**Task goal:** Only the text carries over: repeat the records exactly and drop the images.

**Exercise input:**
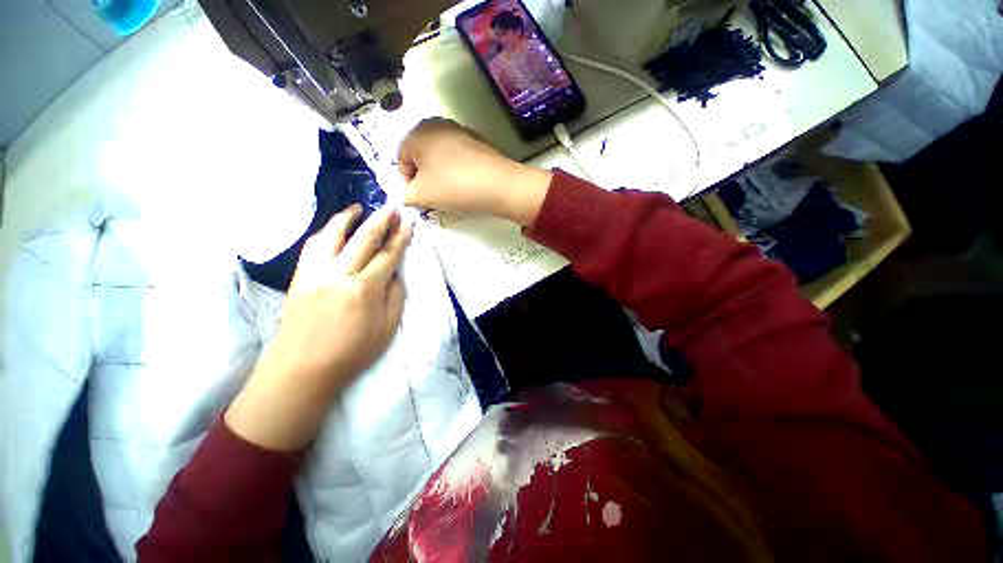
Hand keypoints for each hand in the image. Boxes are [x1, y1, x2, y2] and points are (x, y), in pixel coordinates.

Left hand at [225, 204, 413, 450]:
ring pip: (332, 236)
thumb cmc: (350, 353)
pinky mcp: (299, 277)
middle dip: (381, 220)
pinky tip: (334, 229)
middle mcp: (339, 274)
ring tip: (359, 207)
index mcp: (364, 289)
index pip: (388, 255)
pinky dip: (326, 232)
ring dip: (348, 218)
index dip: (401, 237)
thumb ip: (394, 298)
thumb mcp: (386, 330)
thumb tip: (394, 275)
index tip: (409, 222)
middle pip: (364, 239)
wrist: (300, 369)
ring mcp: (315, 273)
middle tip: (392, 206)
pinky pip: (312, 246)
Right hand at [397, 118, 552, 225]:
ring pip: (440, 154)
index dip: (407, 181)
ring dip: (440, 171)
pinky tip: (465, 182)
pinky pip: (458, 155)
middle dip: (424, 175)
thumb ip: (405, 195)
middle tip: (433, 194)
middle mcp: (436, 124)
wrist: (496, 184)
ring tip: (450, 190)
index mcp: (416, 133)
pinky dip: (456, 167)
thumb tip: (405, 194)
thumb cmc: (452, 187)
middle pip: (421, 154)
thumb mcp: (421, 196)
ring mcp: (459, 129)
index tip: (419, 197)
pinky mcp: (477, 139)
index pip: (402, 158)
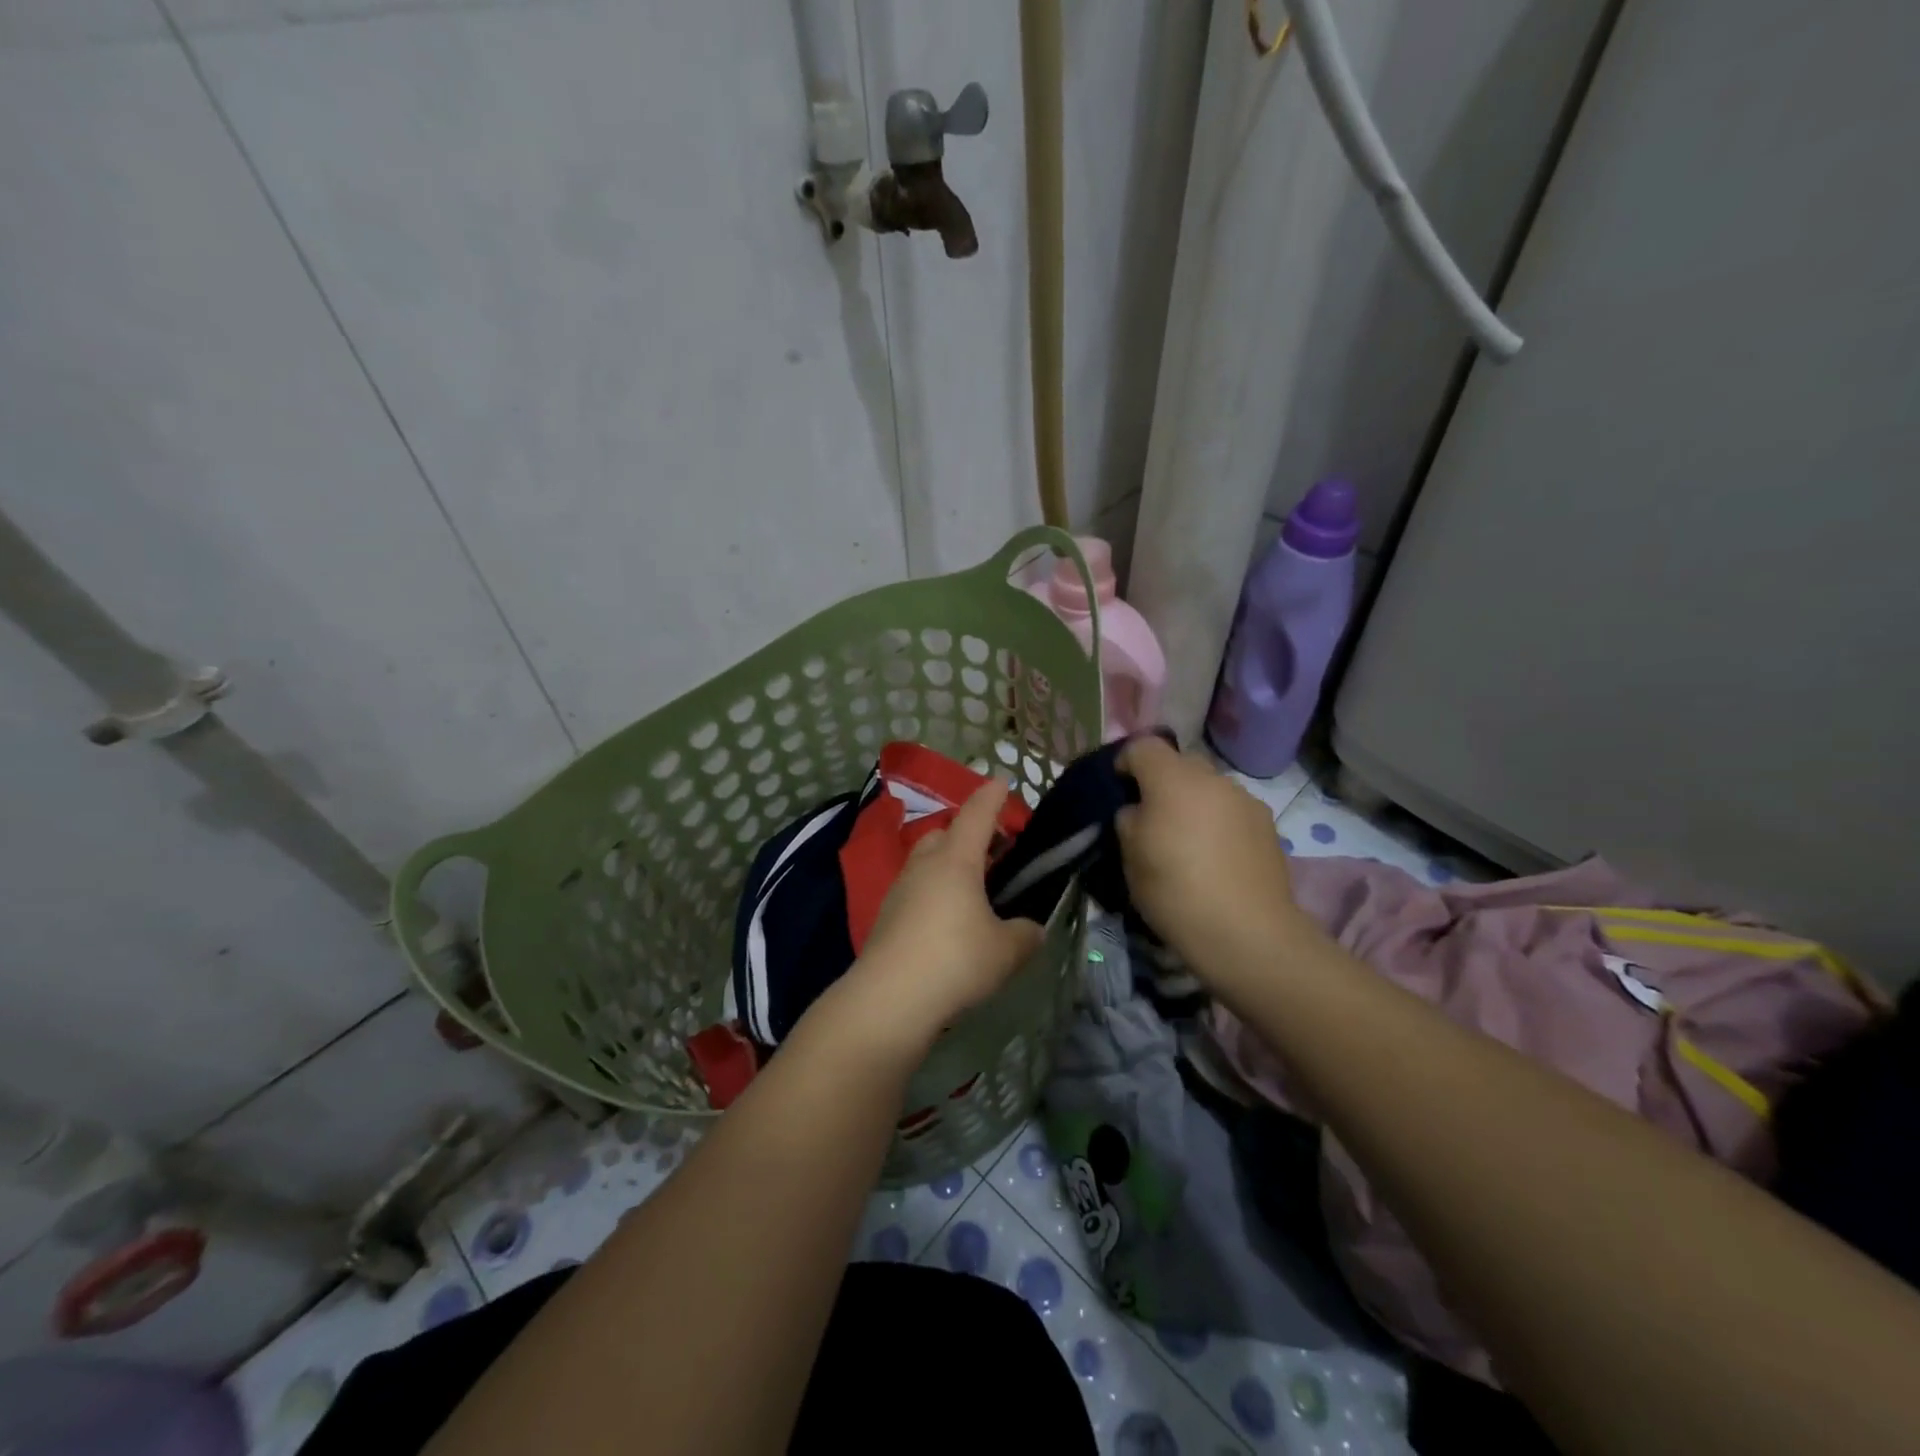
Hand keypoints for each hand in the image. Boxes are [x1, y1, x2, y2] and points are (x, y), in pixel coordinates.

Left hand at [827, 779, 1045, 1055]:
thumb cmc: (955, 960)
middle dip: (970, 832)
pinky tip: (950, 919)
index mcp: (956, 859)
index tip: (1002, 782)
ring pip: (928, 860)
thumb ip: (1026, 934)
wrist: (888, 999)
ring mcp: (901, 889)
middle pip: (947, 832)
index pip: (977, 813)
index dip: (992, 796)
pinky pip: (917, 888)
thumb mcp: (1006, 950)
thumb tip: (1031, 929)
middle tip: (996, 850)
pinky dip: (935, 890)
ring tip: (975, 888)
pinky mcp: (887, 915)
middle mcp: (925, 864)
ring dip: (950, 863)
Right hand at [1116, 737, 1311, 973]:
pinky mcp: (1268, 825)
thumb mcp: (1129, 856)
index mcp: (1173, 779)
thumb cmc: (1175, 890)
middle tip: (1152, 819)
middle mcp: (1212, 778)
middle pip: (1180, 764)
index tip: (1119, 791)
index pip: (1143, 746)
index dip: (1126, 762)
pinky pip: (1231, 811)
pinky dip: (1218, 823)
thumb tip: (1139, 811)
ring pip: (1209, 788)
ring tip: (1187, 842)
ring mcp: (1245, 800)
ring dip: (1193, 802)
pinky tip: (1216, 858)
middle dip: (1162, 783)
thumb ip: (1129, 820)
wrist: (1246, 933)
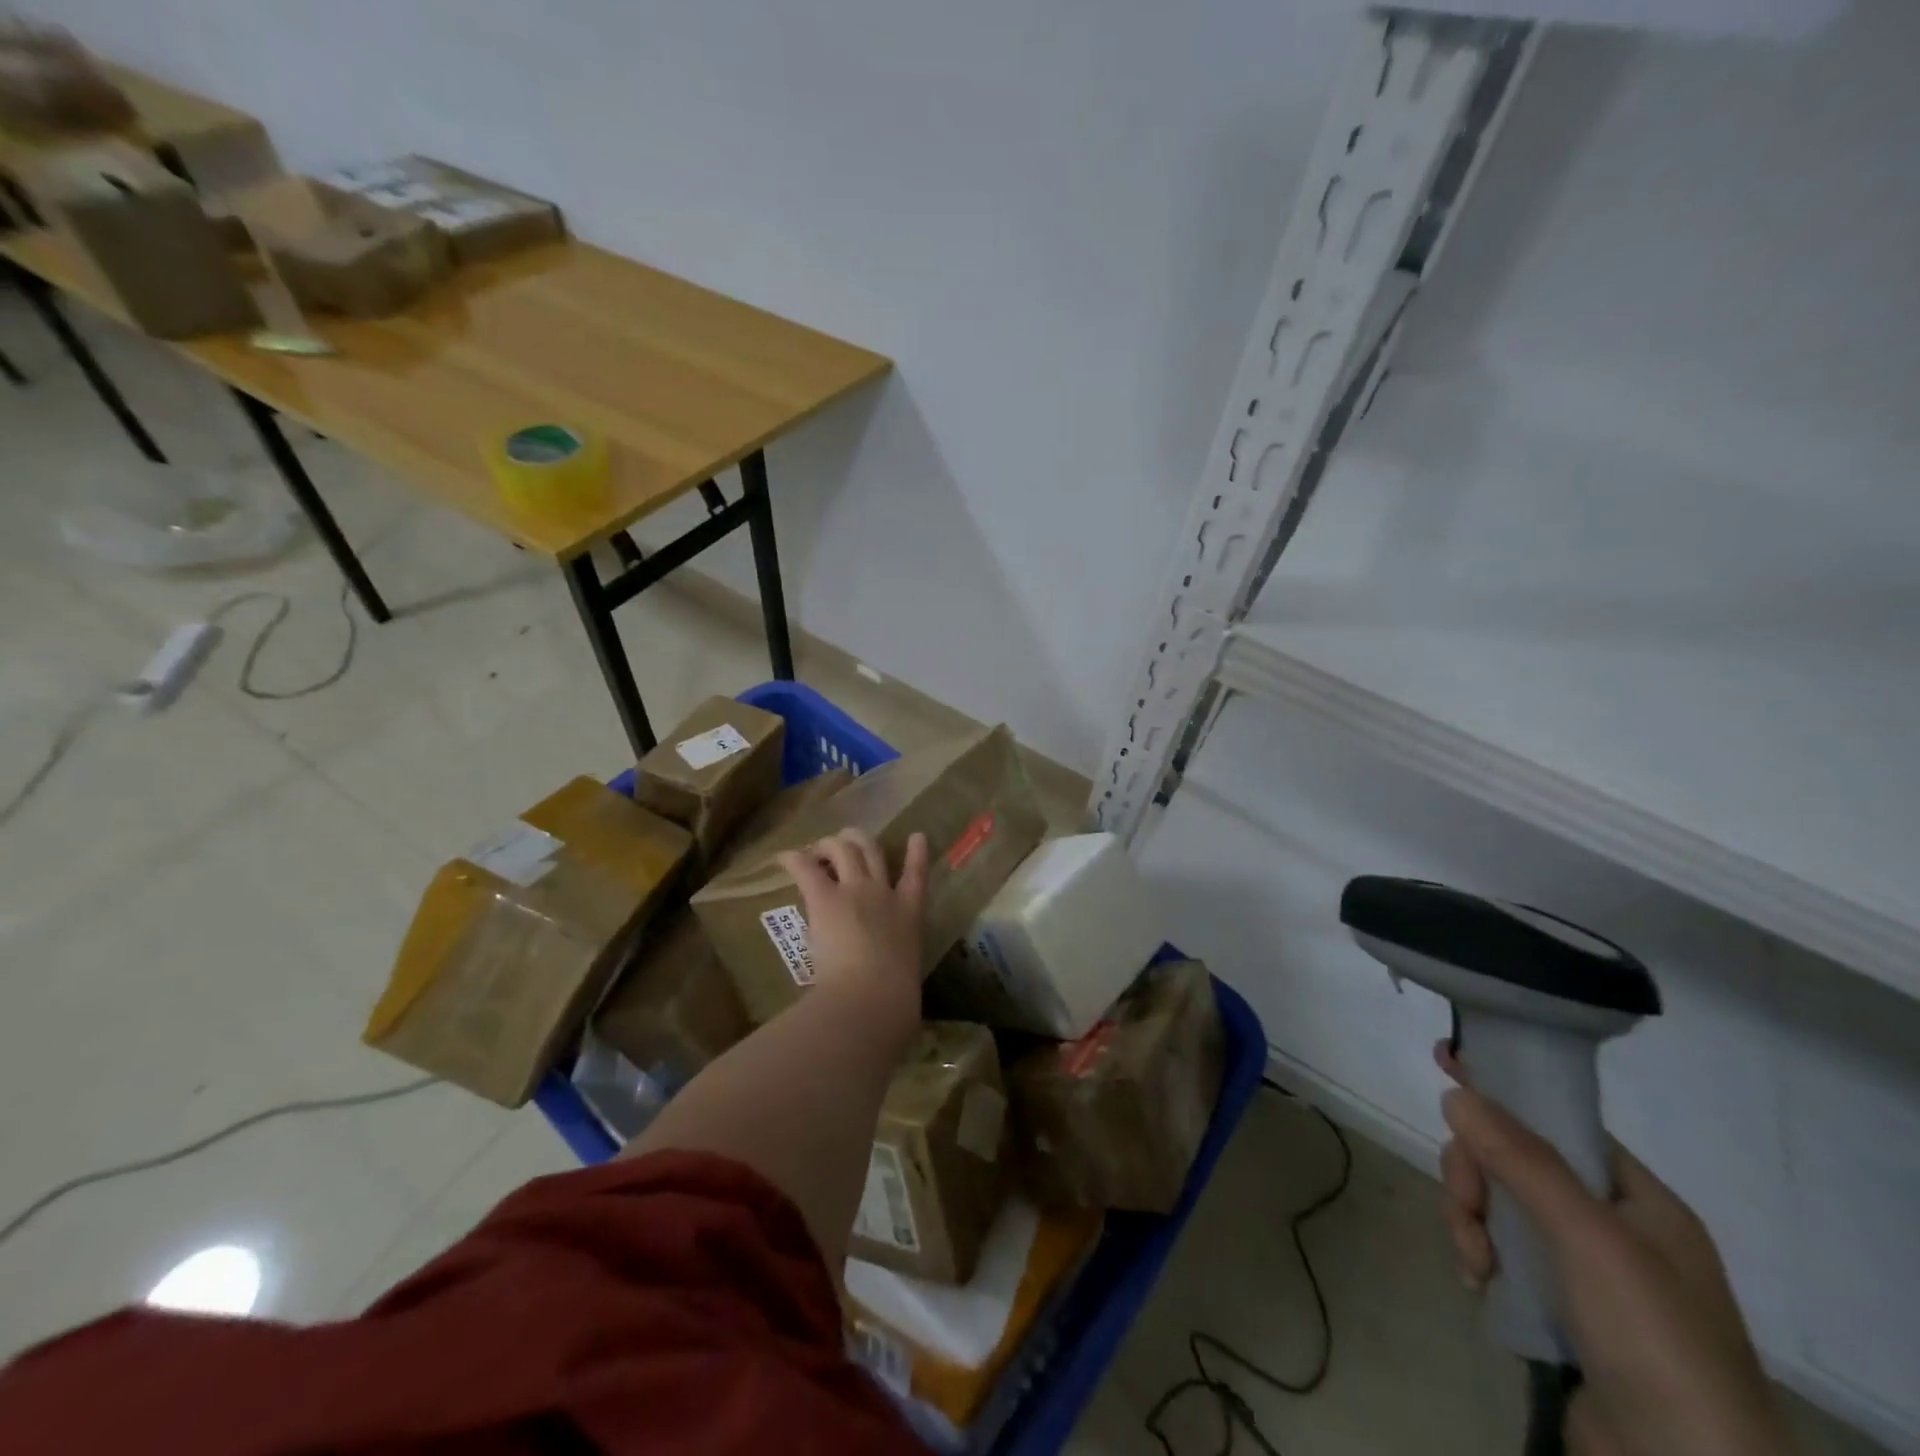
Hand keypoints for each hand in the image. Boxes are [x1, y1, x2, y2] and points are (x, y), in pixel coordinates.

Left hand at [777, 829, 926, 1018]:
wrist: (873, 994)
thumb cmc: (895, 999)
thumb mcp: (905, 980)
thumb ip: (898, 977)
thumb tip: (895, 1003)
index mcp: (909, 915)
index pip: (916, 876)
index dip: (917, 854)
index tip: (916, 836)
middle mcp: (883, 893)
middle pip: (873, 851)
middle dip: (859, 840)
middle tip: (844, 841)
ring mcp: (855, 890)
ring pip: (844, 849)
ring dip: (828, 845)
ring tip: (815, 850)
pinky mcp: (825, 898)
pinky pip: (806, 868)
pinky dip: (793, 859)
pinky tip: (783, 857)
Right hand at [1435, 1045, 1792, 1455]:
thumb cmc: (1653, 1339)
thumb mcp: (1590, 1239)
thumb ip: (1522, 1160)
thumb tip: (1458, 1093)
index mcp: (1637, 1200)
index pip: (1558, 1120)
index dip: (1503, 1090)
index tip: (1445, 1060)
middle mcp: (1611, 1226)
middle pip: (1513, 1160)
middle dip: (1476, 1175)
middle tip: (1469, 1207)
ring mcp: (1581, 1269)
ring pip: (1497, 1204)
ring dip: (1471, 1220)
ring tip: (1476, 1263)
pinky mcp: (1555, 1306)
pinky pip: (1498, 1250)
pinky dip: (1479, 1256)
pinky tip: (1480, 1283)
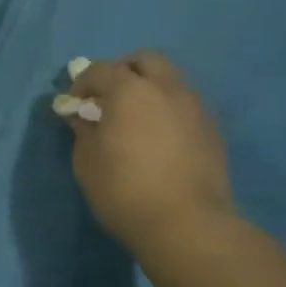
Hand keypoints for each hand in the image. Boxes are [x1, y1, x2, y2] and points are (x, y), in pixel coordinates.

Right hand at [63, 51, 232, 254]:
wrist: (187, 226)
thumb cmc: (124, 190)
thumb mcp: (87, 162)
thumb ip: (83, 131)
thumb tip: (81, 116)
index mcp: (131, 90)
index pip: (100, 70)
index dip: (81, 84)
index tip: (73, 105)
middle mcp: (167, 88)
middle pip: (145, 60)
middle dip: (123, 71)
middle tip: (108, 98)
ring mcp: (195, 108)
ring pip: (170, 81)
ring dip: (150, 90)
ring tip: (136, 120)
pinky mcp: (213, 131)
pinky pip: (186, 106)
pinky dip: (168, 111)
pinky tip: (159, 139)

**Exercise answer:**
Hand keypoints for each hand in the image. Boxes are [x1, y1, x2, y2] and points are (x, y), in pixel coordinates.

Left hand at [225, 204, 413, 450]:
ring pip: (332, 236)
thumb cmc: (350, 353)
pinky mcp: (299, 277)
middle dip: (381, 220)
pinky tip: (334, 229)
middle mcp: (339, 274)
ring tip: (359, 207)
index mcp: (364, 289)
index pip: (388, 255)
pinky dip: (326, 232)
ring dip: (348, 218)
index dip: (401, 237)
thumb ip: (394, 298)
thumb mcp: (386, 330)
thumb tip: (394, 275)
index tip: (409, 222)
middle pip: (364, 239)
wrist: (300, 369)
ring mcp: (315, 273)
middle tip: (392, 206)
pinky pip: (312, 246)
Right hand at [397, 118, 552, 225]:
ring pip: (440, 154)
index dip: (407, 181)
ring dip: (440, 171)
pinky tip: (465, 182)
pinky pip: (458, 155)
middle dip: (424, 175)
thumb ip: (405, 195)
middle tip: (433, 194)
middle mcp: (436, 124)
wrist: (496, 184)
ring tip: (450, 190)
index mcp: (416, 133)
pinky dip: (456, 167)
thumb tip: (405, 194)
thumb cmc: (452, 187)
middle pip: (421, 154)
thumb mcp: (421, 196)
ring mcp: (459, 129)
index tip: (419, 197)
pinky mcp: (477, 139)
index pip: (402, 158)
Hand keypoints for each hand in the image. Boxes are [x1, y1, x2, y2] and points are (x, y), in pixel coordinates.

Left hand at [827, 779, 1045, 1055]:
thumb cmc: (955, 960)
middle dip: (970, 832)
pinky tip: (950, 919)
index mcp: (956, 859)
index tip: (1002, 782)
ring pip: (928, 860)
thumb ip: (1026, 934)
wrist: (888, 999)
ring mcp: (901, 889)
middle pip: (947, 832)
index pip: (977, 813)
index dip: (992, 796)
pinky pip: (917, 888)
thumb mcp: (1006, 950)
thumb tip: (1031, 929)
middle tip: (996, 850)
pinky dip: (935, 890)
ring tip: (975, 888)
pinky mcp: (887, 915)
middle mcp: (925, 864)
ring dip: (950, 863)
Right hand at [1116, 737, 1311, 973]:
pinky mcp: (1268, 825)
thumb mcp: (1129, 856)
index mcp: (1173, 779)
thumb cmc: (1175, 890)
middle tip: (1152, 819)
middle mcp: (1212, 778)
middle pip: (1180, 764)
index tip: (1119, 791)
index pip: (1143, 746)
index dip: (1126, 762)
pinky pip: (1231, 811)
pinky dip: (1218, 823)
thumb tip: (1139, 811)
ring pip: (1209, 788)
ring tip: (1187, 842)
ring mcp: (1245, 800)
ring dip: (1193, 802)
pinky tip: (1216, 858)
middle dip: (1162, 783)
thumb ip: (1129, 820)
wrist: (1246, 933)
Hand keypoints for each hand in the image. Boxes are [x1, y1, x2, y2] and points are (x, y), in pixel coordinates.

Left hand at [777, 829, 926, 1018]:
wrist: (873, 994)
thumb cmc: (895, 999)
thumb mcp: (905, 980)
thumb ip: (898, 977)
thumb tip: (895, 1003)
index mcp: (909, 915)
index pip: (916, 876)
index dip: (917, 854)
index tip: (916, 836)
middle mcp: (883, 893)
middle pip: (873, 851)
middle dip: (859, 840)
middle tip: (844, 841)
ring mcp: (855, 890)
ring pip: (844, 849)
ring dip: (828, 845)
ring tip: (815, 850)
pinky mcp: (825, 898)
pinky pip: (806, 868)
pinky dip: (793, 859)
pinky tip: (783, 857)
Right hand at [1435, 1045, 1792, 1455]:
thumb cmc: (1653, 1339)
thumb mcp: (1590, 1239)
thumb ip: (1522, 1160)
thumb tip: (1458, 1093)
index mcp: (1637, 1200)
index pip: (1558, 1120)
index dip: (1503, 1090)
index tip: (1445, 1060)
middle mcp: (1611, 1226)
middle pip: (1513, 1160)
middle dip: (1476, 1175)
middle tip: (1469, 1207)
ring mcp: (1581, 1269)
ring pip: (1497, 1204)
ring dip: (1471, 1220)
ring tip: (1476, 1263)
pinky mcp: (1555, 1306)
pinky pip: (1498, 1250)
pinky dip: (1479, 1256)
pinky tip: (1480, 1283)
Hand keypoints for each hand in the image. Boxes are [x1, y1, x2, y2] and points are (x, y), in pixel coordinates.

Right hand at [63, 51, 232, 254]:
wrist: (187, 226)
thumb cmc: (124, 190)
thumb mcp: (87, 162)
thumb ip: (83, 131)
thumb tip: (81, 116)
index mcp: (131, 90)
index pip: (100, 70)
index dip: (81, 84)
index tip: (73, 105)
middle mcp: (167, 88)
middle pip: (145, 60)
middle dip: (123, 71)
middle tip: (108, 98)
ring mcp: (195, 108)
ring pip: (170, 81)
ring dip: (150, 90)
ring tip: (136, 120)
pinky mcp: (213, 131)
pinky pip: (186, 106)
pinky dip: (168, 111)
pinky tip: (159, 139)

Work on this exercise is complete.